Vaccine passports: way back to normal or ongoing problem?

LONDON (Reuters) – Governments and developers around the world are exploring the potential use of “vaccine passports” as a way to reopen the economy by identifying those protected against coronavirus.

However, technology developers claim that these tools have consequences such as perhaps excluding entire groups from social participation and urge lawmakers to think seriously about how they are used.

The travel and entertainment industries, which have struggled to operate profitably while imposing social distancing regulations, are especially interested in a way to quickly check who has protection.

Passport developers include biometrics company iProov and cybersecurity company Mvine, which have built a vaccine pass that is now being tested at the UK National Health Service after receiving government funding. of the United Kingdom.

IProov founder and CEO Andrew Bud believes these vaccine passports only need to contain two pieces of information.

“One is, has this person been vaccinated? And the other is, how is this person? ”

It is only necessary to match a face with a state of vaccination, it is not necessary to know the identity of a person, he added.

Confirmation of the vaccination status of employers could help the nightlife economy, which employs some 420,000 people in the northern English city of Manchester, according to experts.

“We need to look at how to get back to normal,” said Sacha Lord, industrial adviser and co-founder of the city’s Parklife music festival.

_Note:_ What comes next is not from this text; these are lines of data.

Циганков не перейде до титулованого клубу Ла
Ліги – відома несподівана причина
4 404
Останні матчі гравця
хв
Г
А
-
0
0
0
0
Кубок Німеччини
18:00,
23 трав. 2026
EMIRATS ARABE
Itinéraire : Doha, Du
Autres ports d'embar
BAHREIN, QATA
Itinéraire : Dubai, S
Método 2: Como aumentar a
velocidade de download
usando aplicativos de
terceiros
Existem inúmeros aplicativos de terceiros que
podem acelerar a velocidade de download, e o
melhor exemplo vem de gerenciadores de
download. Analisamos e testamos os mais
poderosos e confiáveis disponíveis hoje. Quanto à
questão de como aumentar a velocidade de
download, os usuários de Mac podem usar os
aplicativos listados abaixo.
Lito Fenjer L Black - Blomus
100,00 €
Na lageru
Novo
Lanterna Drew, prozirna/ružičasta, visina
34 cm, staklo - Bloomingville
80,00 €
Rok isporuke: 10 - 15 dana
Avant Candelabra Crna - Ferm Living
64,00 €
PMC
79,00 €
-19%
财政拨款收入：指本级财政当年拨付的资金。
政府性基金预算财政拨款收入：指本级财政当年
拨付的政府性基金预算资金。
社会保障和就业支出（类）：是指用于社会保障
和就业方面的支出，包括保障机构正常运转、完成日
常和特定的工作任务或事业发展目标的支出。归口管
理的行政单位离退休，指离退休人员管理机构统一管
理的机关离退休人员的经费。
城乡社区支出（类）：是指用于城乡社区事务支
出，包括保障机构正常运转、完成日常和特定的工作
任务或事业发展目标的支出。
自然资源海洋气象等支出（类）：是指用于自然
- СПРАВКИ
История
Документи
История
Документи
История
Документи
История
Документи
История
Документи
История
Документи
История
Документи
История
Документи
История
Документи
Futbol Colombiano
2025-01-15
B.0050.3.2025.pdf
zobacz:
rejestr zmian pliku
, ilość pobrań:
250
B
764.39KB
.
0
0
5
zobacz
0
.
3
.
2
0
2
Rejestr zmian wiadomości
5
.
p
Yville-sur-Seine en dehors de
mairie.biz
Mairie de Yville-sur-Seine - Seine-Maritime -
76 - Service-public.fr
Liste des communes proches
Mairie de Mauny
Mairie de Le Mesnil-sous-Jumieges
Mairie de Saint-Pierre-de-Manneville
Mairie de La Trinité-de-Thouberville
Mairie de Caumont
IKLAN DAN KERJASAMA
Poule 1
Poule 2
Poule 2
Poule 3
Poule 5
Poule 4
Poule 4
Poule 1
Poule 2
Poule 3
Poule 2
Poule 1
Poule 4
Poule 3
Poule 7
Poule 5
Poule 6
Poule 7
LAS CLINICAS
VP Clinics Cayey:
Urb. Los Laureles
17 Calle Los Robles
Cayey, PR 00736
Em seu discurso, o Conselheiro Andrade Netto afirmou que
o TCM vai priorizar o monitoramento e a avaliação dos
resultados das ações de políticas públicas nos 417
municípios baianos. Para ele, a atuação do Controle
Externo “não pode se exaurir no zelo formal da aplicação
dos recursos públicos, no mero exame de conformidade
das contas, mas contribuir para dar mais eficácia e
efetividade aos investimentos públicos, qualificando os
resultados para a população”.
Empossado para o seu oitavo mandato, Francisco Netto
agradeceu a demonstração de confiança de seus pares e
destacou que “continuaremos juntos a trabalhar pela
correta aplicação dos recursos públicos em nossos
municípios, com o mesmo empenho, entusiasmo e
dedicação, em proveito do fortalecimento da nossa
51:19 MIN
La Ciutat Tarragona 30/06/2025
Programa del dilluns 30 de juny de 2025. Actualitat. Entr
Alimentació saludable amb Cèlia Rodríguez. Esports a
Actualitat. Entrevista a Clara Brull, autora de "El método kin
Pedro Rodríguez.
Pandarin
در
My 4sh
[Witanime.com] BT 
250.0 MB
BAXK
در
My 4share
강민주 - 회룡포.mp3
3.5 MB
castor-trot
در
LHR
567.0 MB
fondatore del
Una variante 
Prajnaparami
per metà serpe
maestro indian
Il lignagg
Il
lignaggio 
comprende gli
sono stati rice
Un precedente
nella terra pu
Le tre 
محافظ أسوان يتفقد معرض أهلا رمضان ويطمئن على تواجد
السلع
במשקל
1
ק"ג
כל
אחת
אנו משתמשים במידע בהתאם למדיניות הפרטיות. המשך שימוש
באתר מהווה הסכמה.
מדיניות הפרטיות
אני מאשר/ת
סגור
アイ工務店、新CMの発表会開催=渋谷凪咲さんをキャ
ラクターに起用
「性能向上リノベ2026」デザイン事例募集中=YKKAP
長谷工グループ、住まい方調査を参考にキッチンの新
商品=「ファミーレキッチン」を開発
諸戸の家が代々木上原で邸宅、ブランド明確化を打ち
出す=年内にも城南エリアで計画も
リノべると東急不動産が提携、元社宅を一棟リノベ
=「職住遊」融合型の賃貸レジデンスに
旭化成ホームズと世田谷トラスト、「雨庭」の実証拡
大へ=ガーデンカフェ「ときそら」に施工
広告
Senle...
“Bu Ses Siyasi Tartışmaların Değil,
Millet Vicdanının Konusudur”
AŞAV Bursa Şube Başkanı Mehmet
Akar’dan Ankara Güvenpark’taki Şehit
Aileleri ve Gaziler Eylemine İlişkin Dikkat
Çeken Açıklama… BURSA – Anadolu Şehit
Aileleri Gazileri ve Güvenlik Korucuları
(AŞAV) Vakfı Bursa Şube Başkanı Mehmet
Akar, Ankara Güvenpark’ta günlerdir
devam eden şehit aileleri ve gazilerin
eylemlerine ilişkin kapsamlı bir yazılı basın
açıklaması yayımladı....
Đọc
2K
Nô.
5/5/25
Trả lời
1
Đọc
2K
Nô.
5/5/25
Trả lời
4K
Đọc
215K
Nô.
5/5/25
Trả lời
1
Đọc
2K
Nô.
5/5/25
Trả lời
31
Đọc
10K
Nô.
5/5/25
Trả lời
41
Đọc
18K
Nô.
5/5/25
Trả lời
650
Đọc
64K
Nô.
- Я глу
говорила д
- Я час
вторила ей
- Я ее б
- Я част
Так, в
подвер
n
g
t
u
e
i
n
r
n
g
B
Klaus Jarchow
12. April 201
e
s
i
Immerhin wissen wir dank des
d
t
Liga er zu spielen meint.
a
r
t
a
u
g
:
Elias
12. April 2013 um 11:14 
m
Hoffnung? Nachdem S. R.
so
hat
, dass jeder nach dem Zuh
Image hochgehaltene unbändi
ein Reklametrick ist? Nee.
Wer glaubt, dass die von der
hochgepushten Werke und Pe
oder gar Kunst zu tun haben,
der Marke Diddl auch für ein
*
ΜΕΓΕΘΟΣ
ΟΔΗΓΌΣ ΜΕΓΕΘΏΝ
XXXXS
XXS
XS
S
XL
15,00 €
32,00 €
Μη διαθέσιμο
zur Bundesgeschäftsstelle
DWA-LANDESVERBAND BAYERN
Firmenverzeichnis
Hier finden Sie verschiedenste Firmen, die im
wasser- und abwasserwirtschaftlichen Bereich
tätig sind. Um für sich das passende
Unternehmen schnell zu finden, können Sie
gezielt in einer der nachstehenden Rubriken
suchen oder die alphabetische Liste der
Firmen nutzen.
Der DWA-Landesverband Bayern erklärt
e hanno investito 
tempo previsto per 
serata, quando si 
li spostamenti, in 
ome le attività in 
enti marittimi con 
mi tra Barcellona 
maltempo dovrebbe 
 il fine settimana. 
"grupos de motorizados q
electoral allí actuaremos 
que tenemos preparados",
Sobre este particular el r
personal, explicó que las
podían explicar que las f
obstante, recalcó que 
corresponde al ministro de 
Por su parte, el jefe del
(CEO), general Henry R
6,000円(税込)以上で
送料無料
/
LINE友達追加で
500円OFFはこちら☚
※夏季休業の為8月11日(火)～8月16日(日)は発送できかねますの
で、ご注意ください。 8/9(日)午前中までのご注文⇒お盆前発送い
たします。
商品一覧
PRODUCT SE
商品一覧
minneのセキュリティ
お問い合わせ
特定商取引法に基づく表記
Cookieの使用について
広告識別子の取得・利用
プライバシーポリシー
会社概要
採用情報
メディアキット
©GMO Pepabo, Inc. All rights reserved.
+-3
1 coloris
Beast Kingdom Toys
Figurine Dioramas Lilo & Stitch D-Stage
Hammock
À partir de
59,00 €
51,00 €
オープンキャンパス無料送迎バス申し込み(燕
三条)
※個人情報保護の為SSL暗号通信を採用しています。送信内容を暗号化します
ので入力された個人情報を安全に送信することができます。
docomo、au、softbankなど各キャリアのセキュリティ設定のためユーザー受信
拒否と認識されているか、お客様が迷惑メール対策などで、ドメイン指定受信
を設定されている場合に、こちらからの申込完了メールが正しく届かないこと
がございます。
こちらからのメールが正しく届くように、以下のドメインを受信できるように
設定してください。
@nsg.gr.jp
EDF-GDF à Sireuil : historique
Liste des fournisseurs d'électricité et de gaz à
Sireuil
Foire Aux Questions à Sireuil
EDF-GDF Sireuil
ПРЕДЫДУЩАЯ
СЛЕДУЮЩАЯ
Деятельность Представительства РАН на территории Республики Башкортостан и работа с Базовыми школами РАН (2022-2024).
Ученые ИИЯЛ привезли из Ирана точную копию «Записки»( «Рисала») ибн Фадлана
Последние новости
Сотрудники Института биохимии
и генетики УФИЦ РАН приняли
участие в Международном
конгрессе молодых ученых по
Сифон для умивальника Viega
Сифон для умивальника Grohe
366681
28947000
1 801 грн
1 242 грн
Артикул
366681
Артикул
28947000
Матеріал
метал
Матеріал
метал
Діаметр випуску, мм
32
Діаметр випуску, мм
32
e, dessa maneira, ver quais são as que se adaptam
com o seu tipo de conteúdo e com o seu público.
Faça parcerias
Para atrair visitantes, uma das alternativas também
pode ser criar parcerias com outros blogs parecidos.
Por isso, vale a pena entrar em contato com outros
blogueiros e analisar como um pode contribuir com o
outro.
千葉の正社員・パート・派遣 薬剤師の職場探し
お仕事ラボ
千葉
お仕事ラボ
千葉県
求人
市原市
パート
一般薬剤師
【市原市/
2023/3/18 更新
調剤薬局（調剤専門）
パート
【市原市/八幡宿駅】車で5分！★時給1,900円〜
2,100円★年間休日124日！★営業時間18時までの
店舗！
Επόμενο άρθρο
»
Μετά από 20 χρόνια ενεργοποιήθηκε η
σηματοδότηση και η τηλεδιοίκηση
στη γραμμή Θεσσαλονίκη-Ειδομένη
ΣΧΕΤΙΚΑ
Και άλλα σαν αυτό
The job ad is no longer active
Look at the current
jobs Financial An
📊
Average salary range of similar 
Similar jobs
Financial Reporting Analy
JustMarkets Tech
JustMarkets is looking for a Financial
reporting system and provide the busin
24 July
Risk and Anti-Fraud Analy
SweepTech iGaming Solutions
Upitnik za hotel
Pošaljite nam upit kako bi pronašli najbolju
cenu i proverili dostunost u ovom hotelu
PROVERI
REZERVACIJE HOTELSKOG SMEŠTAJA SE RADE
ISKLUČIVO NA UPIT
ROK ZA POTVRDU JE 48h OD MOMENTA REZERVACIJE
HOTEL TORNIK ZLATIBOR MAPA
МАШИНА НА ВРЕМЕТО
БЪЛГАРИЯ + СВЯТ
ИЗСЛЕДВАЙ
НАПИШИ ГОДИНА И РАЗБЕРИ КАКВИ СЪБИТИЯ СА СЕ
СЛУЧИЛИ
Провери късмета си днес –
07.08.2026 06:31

Although there have been experiments at concerts and social distance events over the past year, they were not economically viable, he said.

“A concert is not a concert or a festival is not a festival unless you are with your friends.

“I don’t think we should force people to get their vaccine passports. It should be a choice. But at the entrance, if you don’t have that passport, we’ll give you another option, ”he added, suggesting the use of rapid-outcome coronavirus testing.

Bud said vaccine certificates were being rolled out in some countries, and in the United States, private sector health passes were being used to admit clients to sporting events.

“I think vaccine certificates pose huge social and political problems. Our job is to provide the technological basis for making passports and vaccine certificates possible … It is not our place to make judgments about whether they are a good idea or not, ”he said.

He was able to add possible issues related to discrimination, privilege and exclusion of the younger generation that would be the last to be vaccinated, he added, adding that he believed the government was considering it carefully.